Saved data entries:
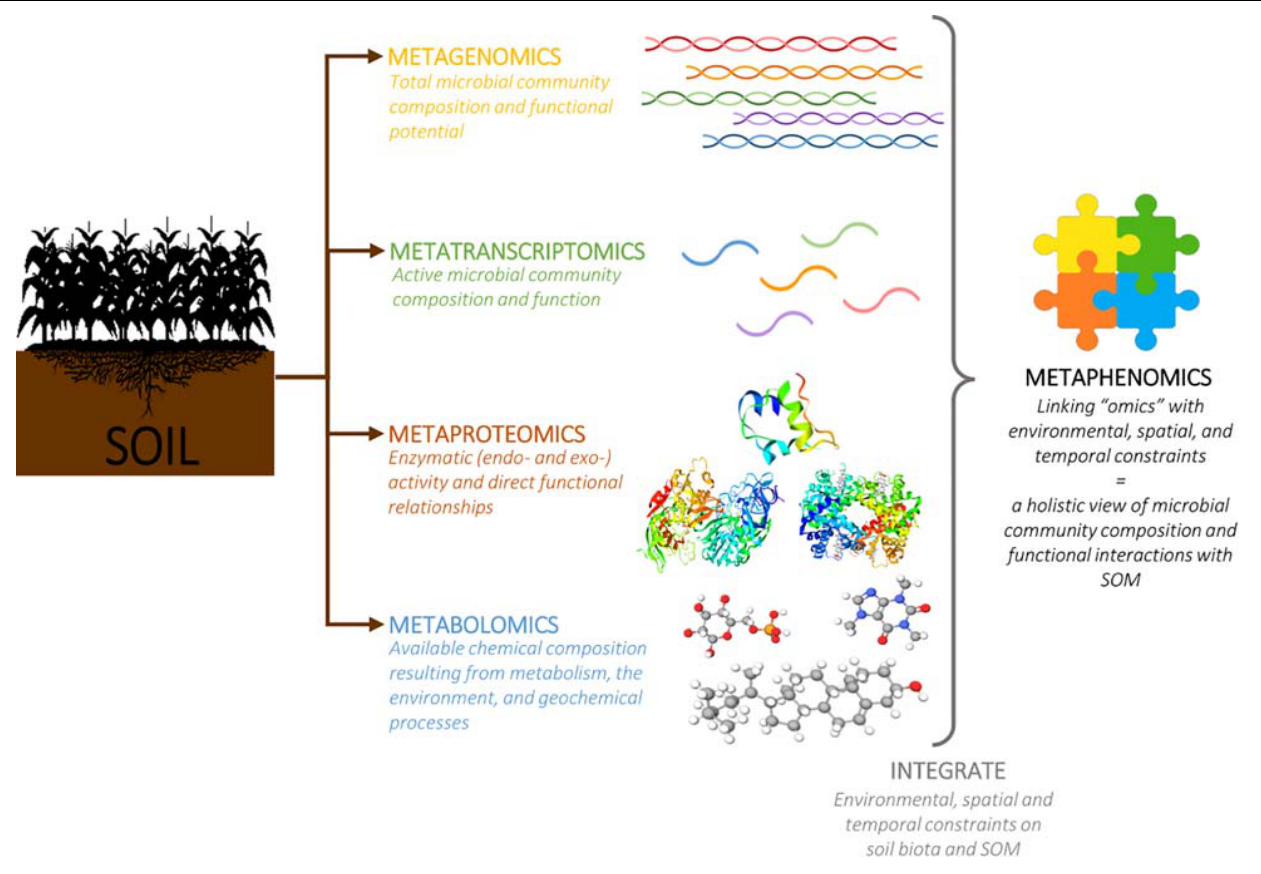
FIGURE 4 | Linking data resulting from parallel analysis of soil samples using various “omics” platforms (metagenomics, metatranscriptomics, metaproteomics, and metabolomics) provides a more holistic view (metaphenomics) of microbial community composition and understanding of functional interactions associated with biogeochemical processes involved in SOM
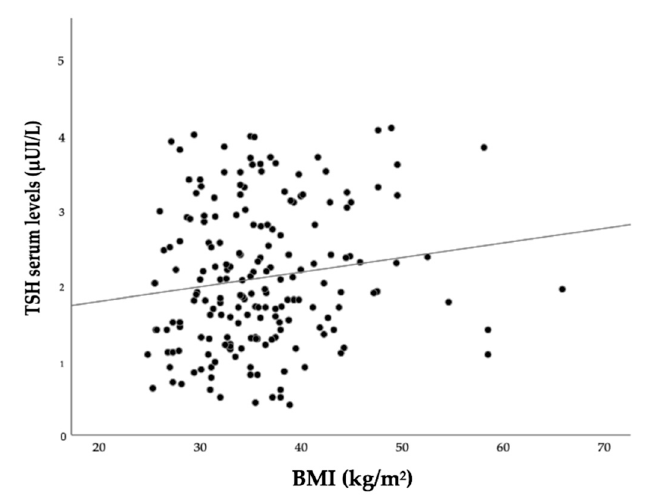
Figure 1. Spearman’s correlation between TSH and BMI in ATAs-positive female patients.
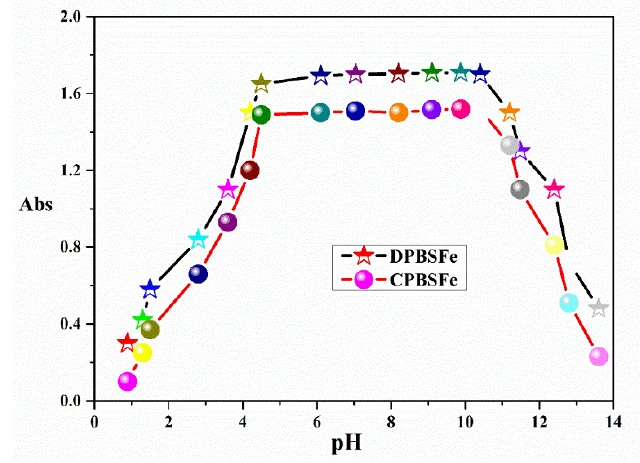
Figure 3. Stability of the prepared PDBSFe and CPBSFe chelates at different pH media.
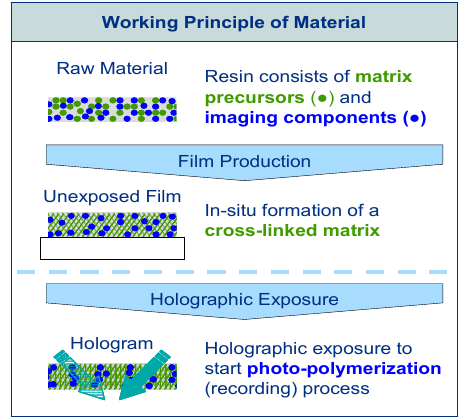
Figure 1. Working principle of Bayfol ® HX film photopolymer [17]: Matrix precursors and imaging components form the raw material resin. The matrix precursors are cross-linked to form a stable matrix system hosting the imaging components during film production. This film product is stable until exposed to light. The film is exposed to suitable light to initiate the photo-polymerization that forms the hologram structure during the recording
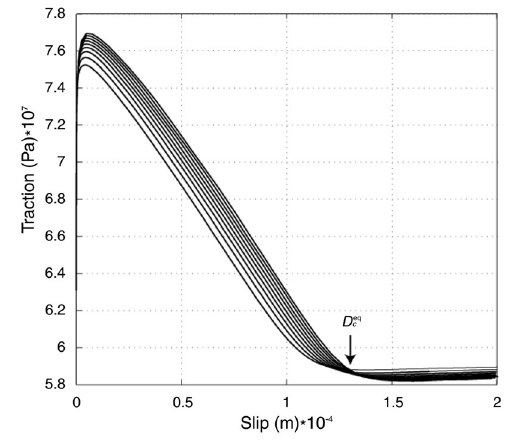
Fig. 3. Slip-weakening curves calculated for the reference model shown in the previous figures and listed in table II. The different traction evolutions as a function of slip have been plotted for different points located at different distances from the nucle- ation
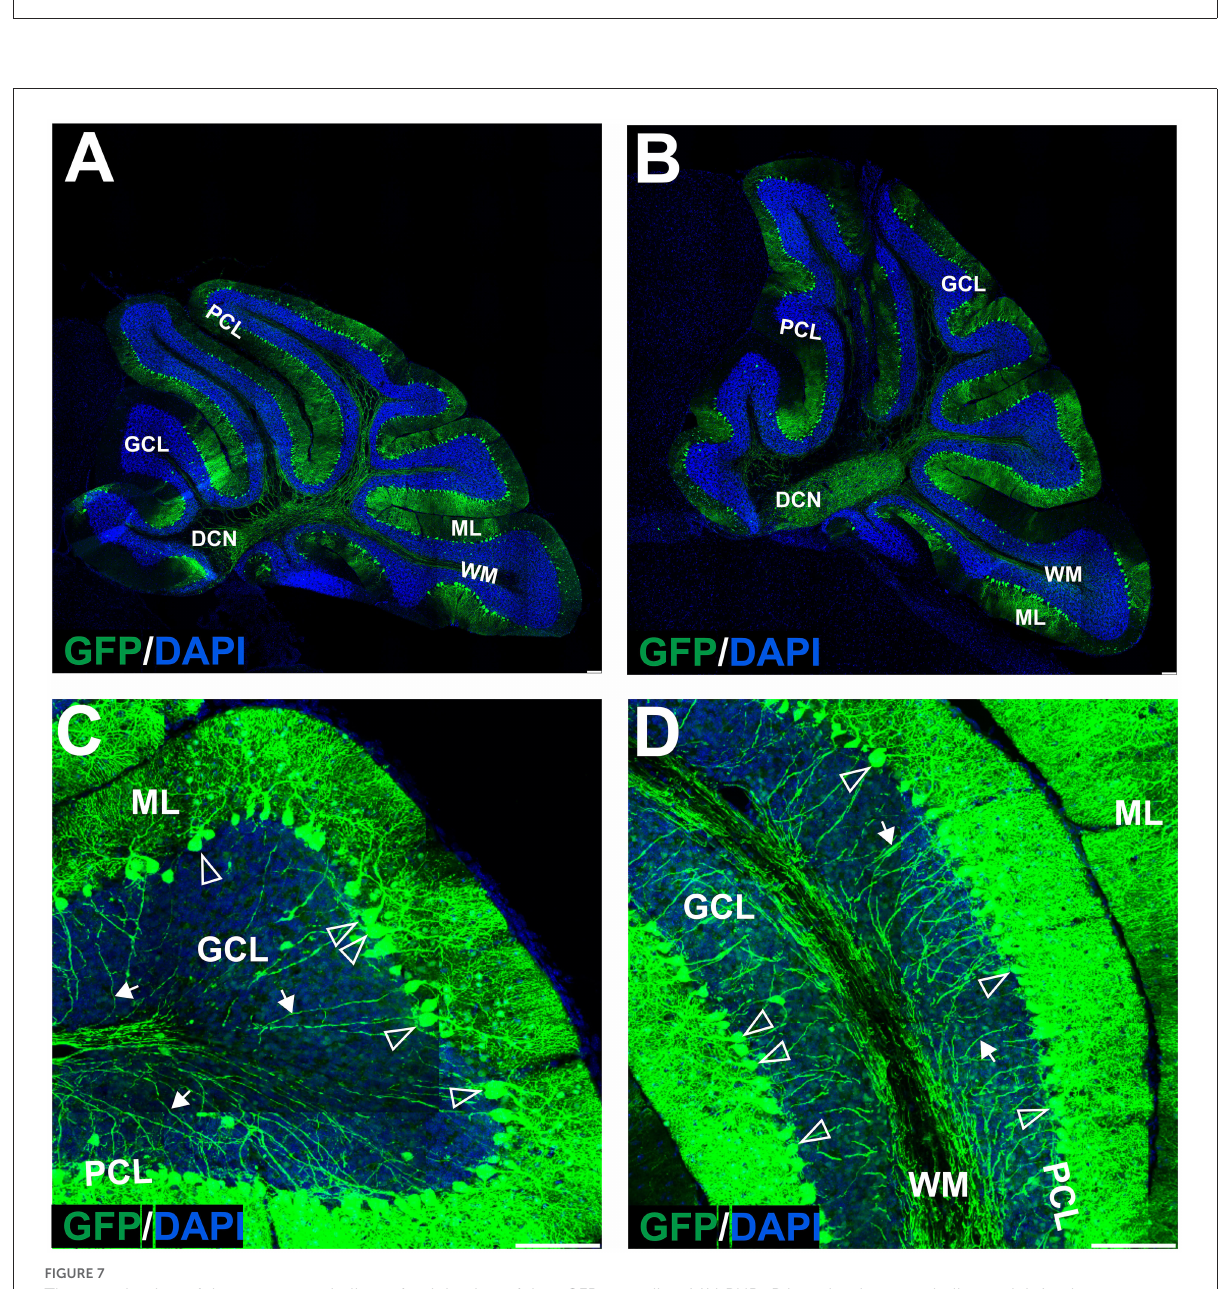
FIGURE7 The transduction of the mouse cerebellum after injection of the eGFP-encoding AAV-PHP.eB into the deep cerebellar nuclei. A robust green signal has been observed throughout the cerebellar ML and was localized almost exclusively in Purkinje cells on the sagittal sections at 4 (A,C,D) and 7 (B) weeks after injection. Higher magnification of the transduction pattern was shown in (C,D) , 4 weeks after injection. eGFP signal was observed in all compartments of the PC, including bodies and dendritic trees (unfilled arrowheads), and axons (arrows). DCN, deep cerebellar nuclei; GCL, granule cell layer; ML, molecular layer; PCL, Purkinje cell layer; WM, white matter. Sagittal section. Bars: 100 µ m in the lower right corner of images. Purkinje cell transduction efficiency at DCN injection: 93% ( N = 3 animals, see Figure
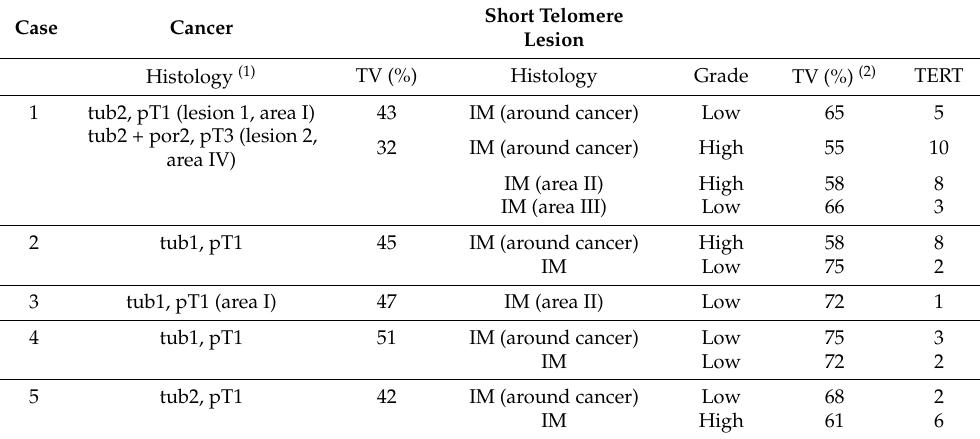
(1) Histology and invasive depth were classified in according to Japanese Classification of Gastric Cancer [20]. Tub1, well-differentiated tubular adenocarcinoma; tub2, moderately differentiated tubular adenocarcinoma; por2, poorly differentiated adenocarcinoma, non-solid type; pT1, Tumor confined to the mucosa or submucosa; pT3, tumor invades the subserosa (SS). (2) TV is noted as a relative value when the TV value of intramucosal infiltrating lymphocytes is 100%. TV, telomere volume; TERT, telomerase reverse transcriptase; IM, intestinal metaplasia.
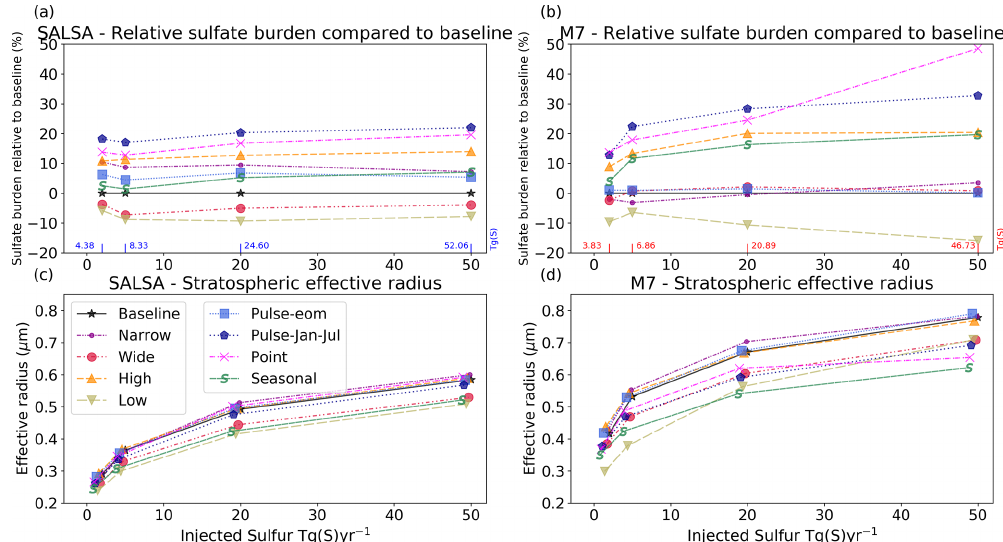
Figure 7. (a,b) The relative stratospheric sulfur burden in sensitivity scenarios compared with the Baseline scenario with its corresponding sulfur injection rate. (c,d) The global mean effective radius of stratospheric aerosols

> _About this exercise_:
Each line from the first line of the entries through the line containing "Fig. 3. Slip-weakening" should be duplicated word for word, and nothing more; the pictures stay out.

> _Output for this task_:
FIGURE 4 | Linking data resulting from parallel analysis of soil samples using various “omics” platforms (metagenomics, metatranscriptomics, metaproteomics, and metabolomics) provides a more holistic view (metaphenomics) of microbial community composition and understanding of functional interactions associated with biogeochemical processes involved in SOM
Figure 1. Spearman’s correlation between TSH and BMI in ATAs-positive female patients.
Figure 3. Stability of the prepared PDBSFe and CPBSFe chelates at different pH media.
Figure 1. Working principle of Bayfol ® HX film photopolymer [17]: Matrix precursors and imaging components form the raw material resin. The matrix precursors are cross-linked to form a stable matrix system hosting the imaging components during film production. This film product is stable until exposed to light. The film is exposed to suitable light to initiate the photo-polymerization that forms the hologram structure during the recording
Fig. 3. Slip-weakening curves calculated for the reference model shown in the previous figures and listed in table II. The different traction evolutions as a function of slip have been plotted for different points located at different distances from the nucle- ation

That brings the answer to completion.